The following is part of an assignment so no full answers please.
I am given the following VARX process:
$$ Y(t) = \mu + \sum_{p=1}^P A_p Y(t-p) + BU(t) + \epsilon (t), $$
with $t=1, \dots ,T$. Moreover: $Y(t) \in \mathbb{R}^n, \mu \in \mathbb{R}^n, A_p \in \mathbb{R}^{n\times n}, B \in \mathbb{R}^{n\times d}, U(t) \in \mathbb{R}^d$ and $\epsilon (t)$ is $N(0_n, \sigma I_{n\times n})$ and describes the noise. The goal is to estimate the parameters $\mu, A_p,B$ with least squares. I have some difficulties with the derivation of the matrix $A$:
$$ \frac{\partial}{\partial A_p} S = \sum_{t=1}^T \left[ \left( Y(t)- \mu - \sum_p A_p Y(t-p) + BU(t) \right) \sum_p \frac{\partial}{\partial A_p} \left( A_p Y(t-p) \right) \right] = 0 .$$
Regarding the partial derivative in this equation, is it correct to do the following:
$$ \sum_p \left[ \frac{\partial}{\partial A_p} \left( \sum_{i=1}^n \sum_{j=1}^n (a_p)_{i,j} y_j(t-p) \right) \right] = \sum_p \left( \sum_{i=1}^n \sum_{j=1}^n y_j(t-p) \right) ?$$
There is a lot of extraneous detail in your problem statement, so let's start with some cleanup.
First, we'll reserve uppercase letters for matrices, and use lowercase letters for vectors, and greek letters for scalars.

- [Work request]: How would you translate this sentence from the VARX least-squares thread into Spanish: "First, we'll reserve uppercase letters for matrices, and use lowercase letters for vectors, and greek letters for scalars." The lines that come next have no connection to the VARX least-squares thread.

- [Available data]:
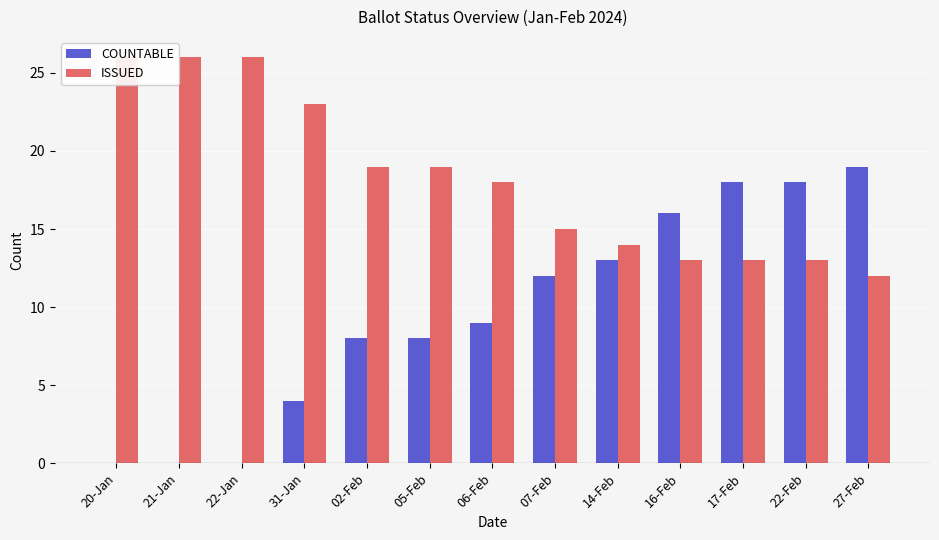

At which label does COUNTABLE reach its minimum?

20-Jan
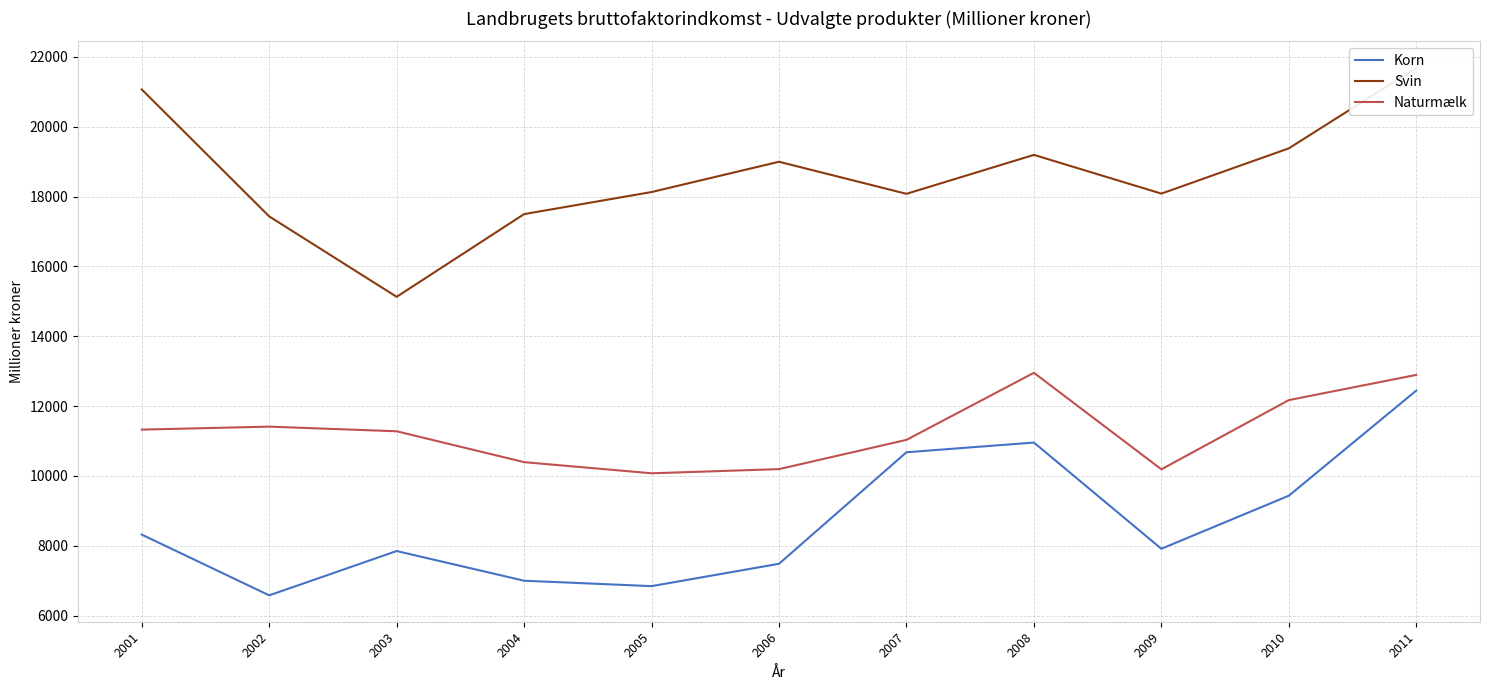

What is the total value across all series at 2010?

40988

- [Output]: Primero, reservaremos las letras mayúsculas para las matrices, y usaremos letras minúsculas para los vectores y letras griegas para los escalares.